OMG Ponies!!! (Aka Humanity: Epic Fail) – Jon Skeet: Coding Blog


It’s a wounder that computer system works!

The above blog post is a very interesting read. It highlights a number of fundamental areas of computing where reality and the computing world don’t “see eye to eye”.


Put simply computers work in base 2 numbers (binary). Humans work mostly in base 10 numbers (10 finger and thumbs). Although there are vestigial remnants of other counting systems. A base 12 counting system being the most notable. Remnants of that system include:

  • a dozen as a unit,
  • a gross as a unit, and
  • eleven, twelve as counting separate concepts.

But, when one puts decimal counting (base 10) into a binary world (base 2 – in the computer), all sorts of “bad” things happen.

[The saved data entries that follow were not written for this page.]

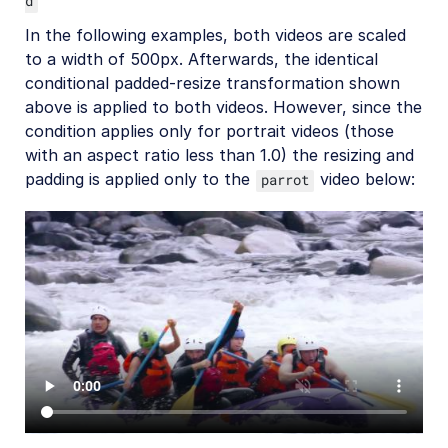
d
Video best practices
In the following examples, both videos are scaled
to a width of 500px. Afterwards, the identical
Social media videos
conditional padded-resize transformation shown
above is applied to both videos. However, since the
condition applies only for portrait videos (those
Troubleshooting and tips
with an aspect ratio less than 1.0) the resizing and
padding is applied only to the
video below:
parrot
Upload
Asset management
Account management
Retail and e-commerce
User-generated content
Accessible media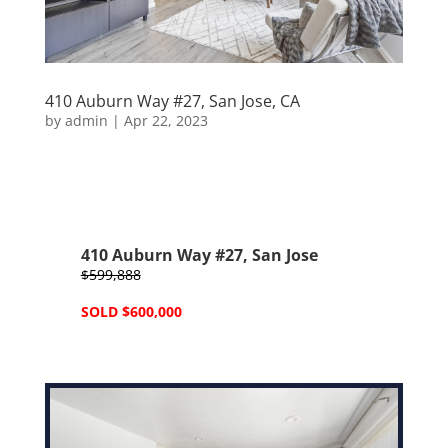
410 Auburn Way #27, San Jose, CA
by
admin
|
Apr 22, 2023
410 Auburn Way #27, San Jose
$599,888
SOLD $600,000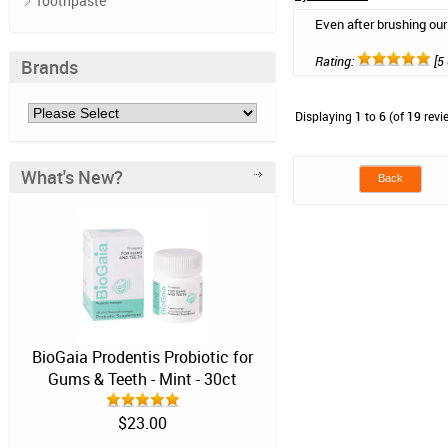
Toothpaste
Even after brushing our
Rating:
[5 
Brands
Displaying
1
to
6
(of
19
revi
What's New?
Back
BioGaia Prodentis Probiotic for
Gums & Teeth - Mint - 30ct
$23.00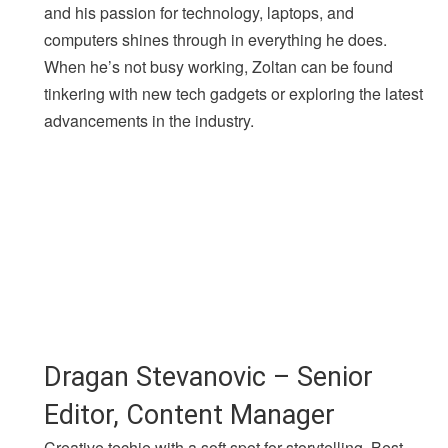
and his passion for technology, laptops, and
computers shines through in everything he does.
When he’s not busy working, Zoltan can be found
tinkering with new tech gadgets or exploring the latest
advancements in the industry.
Dragan Stevanovic – Senior
Editor, Content Manager
Creative techie with a soft spot for storytelling. Best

Representation and rounding problems being the most notable.

Dates and Times

A world of pain and problems. We humans seem to navigate this with a maze without too much problem. For computer, or more to the point designers of computer systems infrastructure the following cause a world of pain. These problems include:

  • Time zones, we have more of them than you can poke a stick at. Some of which have the same acronyms, but different offsets from UTC.
  • Daylight savings, we have different rules in different jurisdictions. Some of these rules for daylight savings being on, or off, are arbitrary in the extreme, and don’ lend themselves to being expressed in a way computers can interpret, and apply.
  • Leap seconds. Another one which may, or may not, be supported.


Another world of pain, when on scratches the surface. Making computers work around the world in every language has built into the system more complexity than one can fully understand. Unicode, whilst offering the ability to represent everything, comes with many subtle rules, which a deep knowledge of is required to understand.


  • It is a wounder that anything on a computer works. Given the fragile state of the underpinnings, it is little wonder that sometimes things break, or crash, or behave in unusual ways.
  • There would seem to be a set “edge cases” or “corner cases” which software should be tested against. The how’s of this concept I’ll cogitate upon.